Microsoft is now rolling out new APIs and SDK capabilities via an update, allowing third-party app integration in Teams. Prior to the update, apps were only available outside of meetings or through screen-sharing. Now, apps can reportedly be integrated during, before, and after meetings in the meetings themselves.
The goal with this new capability, according to Microsoft Teams group product manager Michal Lesiczka, is to ensure applications work across the board. More specifically, that’s to ensure that apps used by teams area available in chat, allowing collaboration and expanded workflow where it wasn’t available before.
How does this work for end-users?
The integration, according to Microsoft, uses the same integration process as was previously in place too. That means developers won’t need to adapt their workflow much either. From development, through publishing and validation, everything remains the same. But the update means that now developers can target app integration experiences to work in Microsoft Teams video calls.
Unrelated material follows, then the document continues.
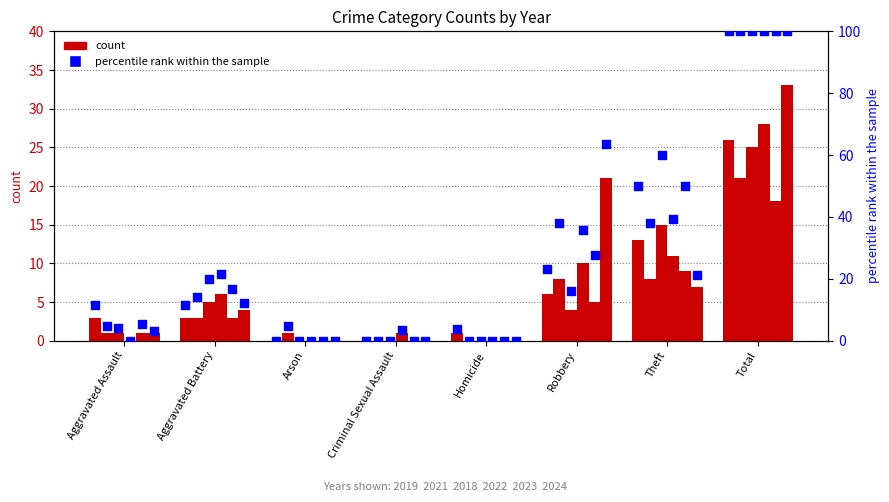

Approximately how many times larger is the value at Aggravated Assault compared to Aggravated Battery?

1.0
For end-users, applications will be addable as a tab in meeting invites for use before the meeting starts. Apps that take advantage of the update for Teams integration can also be brought into meetings after they start. Apps can appear as buttons in the meeting’s controls bar as well. That includes a wide assortment of apps from bots and digital whiteboards to OneNote or Polly. And Microsoft also says it has seen a high level of interest from the likes of Open Agora, iCIMS, Miro, and HireVue.
So this apps-driven expansion will greatly improve the variety of use cases and underlying functionality for Microsoft Teams.
Aside from app integration, else is new with recent Microsoft Teams updates?
Setting aside the plethora of updates Microsoft has been pushing to its other products, this update follows on one other recent update that has similarly wide-spanning implications. Among the most pertinent of those is its new “Together Mode,” announced around the first week of July. Together mode works to put participants as virtually-overlaid avatars in AR-like virtual meeting spaces.
As with that other mode, the new app integrations are intended to push Microsoft Teams ahead of the competition. Especially amid continued growth in the work-from-home segment of the market.